STORED DATA:

***

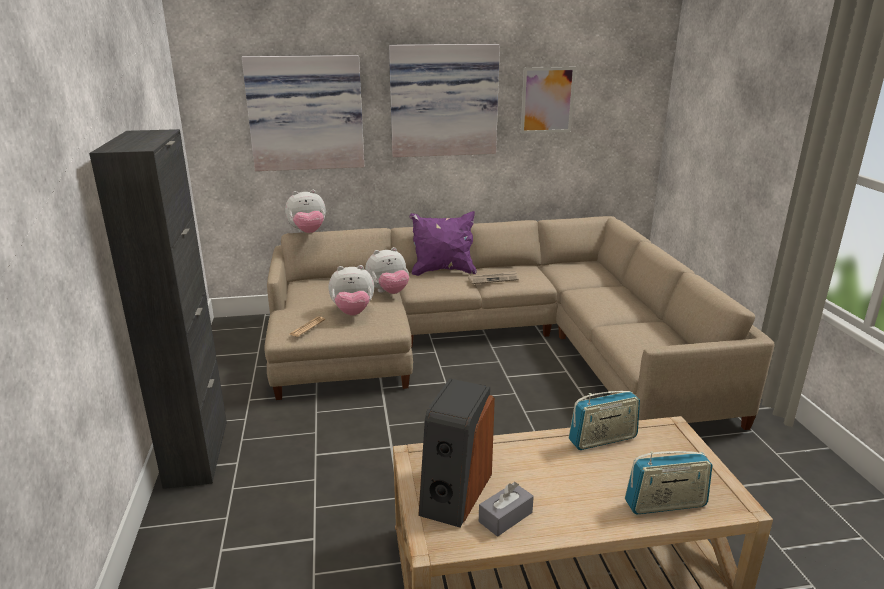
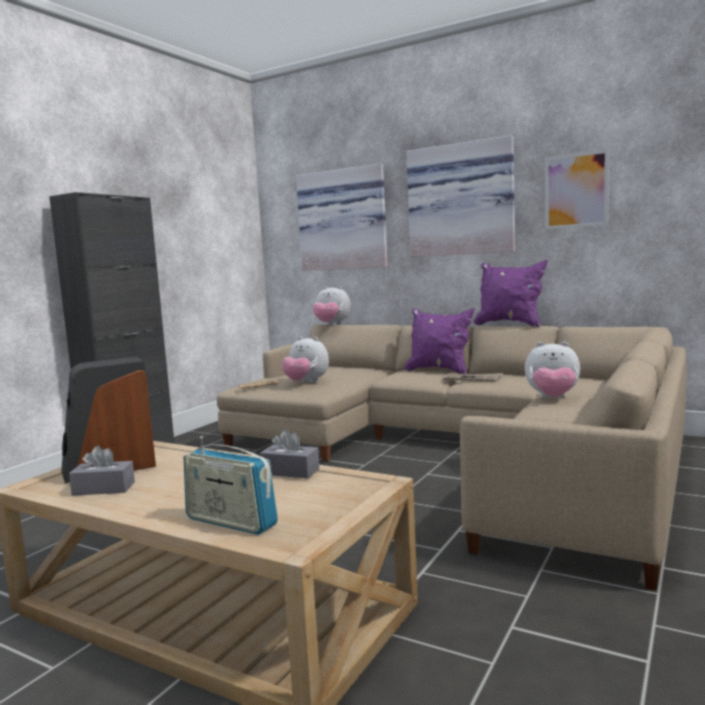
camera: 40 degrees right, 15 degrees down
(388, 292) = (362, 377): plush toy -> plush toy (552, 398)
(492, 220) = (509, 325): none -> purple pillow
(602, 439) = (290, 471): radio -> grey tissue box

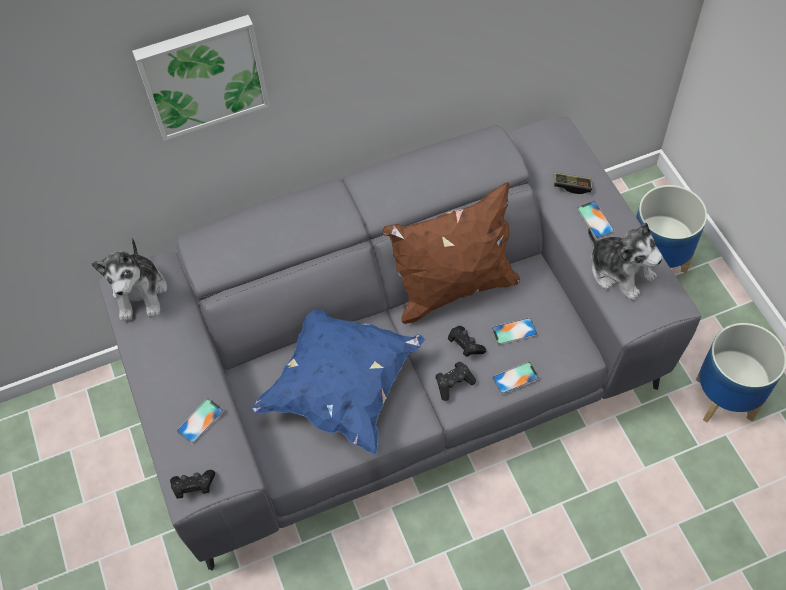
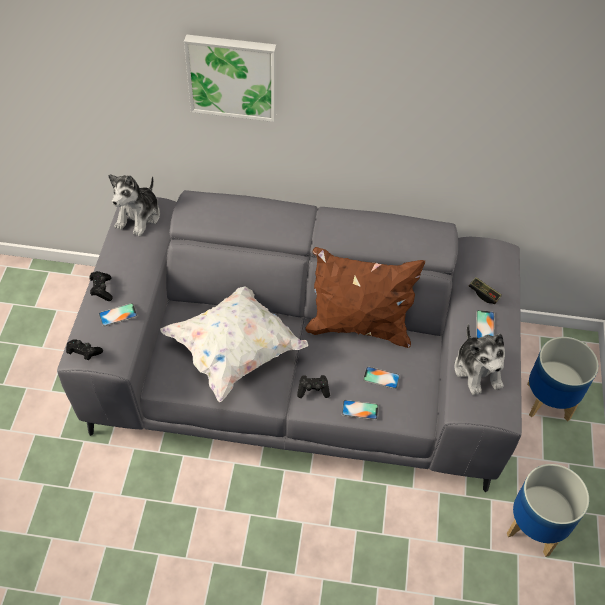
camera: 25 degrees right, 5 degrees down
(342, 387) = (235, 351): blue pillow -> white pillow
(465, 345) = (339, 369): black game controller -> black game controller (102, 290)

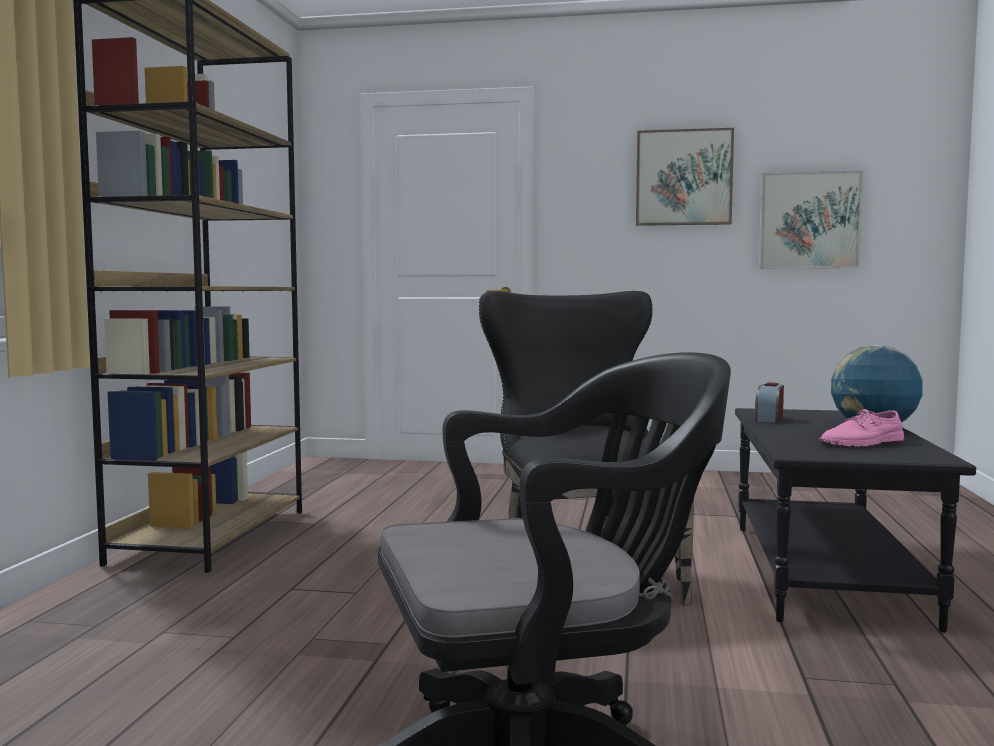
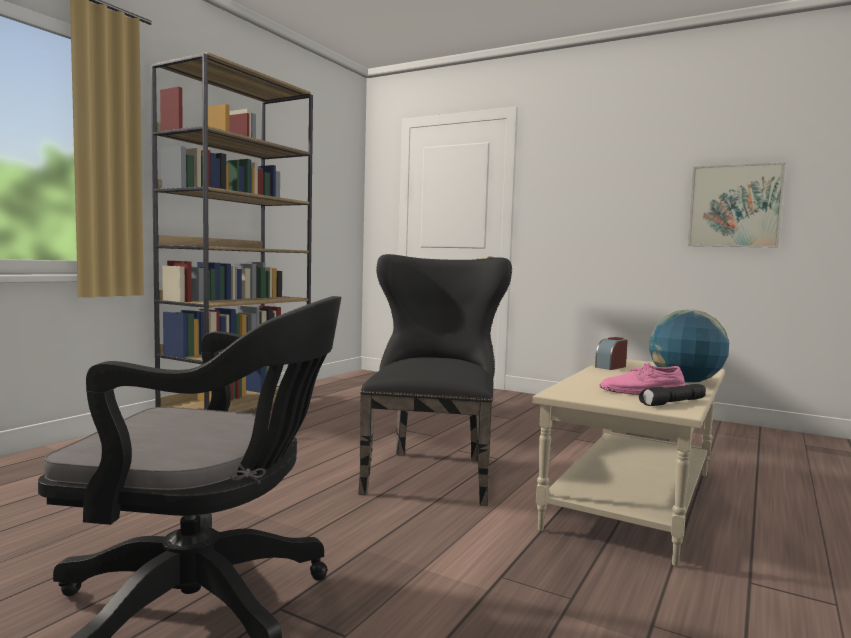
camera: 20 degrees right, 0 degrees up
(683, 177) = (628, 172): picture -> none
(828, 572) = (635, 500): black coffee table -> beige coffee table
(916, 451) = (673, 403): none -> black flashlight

***

TASK TO CARRY OUT: Take from the entries every line that has the string "pillow".

PROBLEM SOLUTION:
(492, 220) = (509, 325): none -> purple pillow
(342, 387) = (235, 351): blue pillow -> white pillow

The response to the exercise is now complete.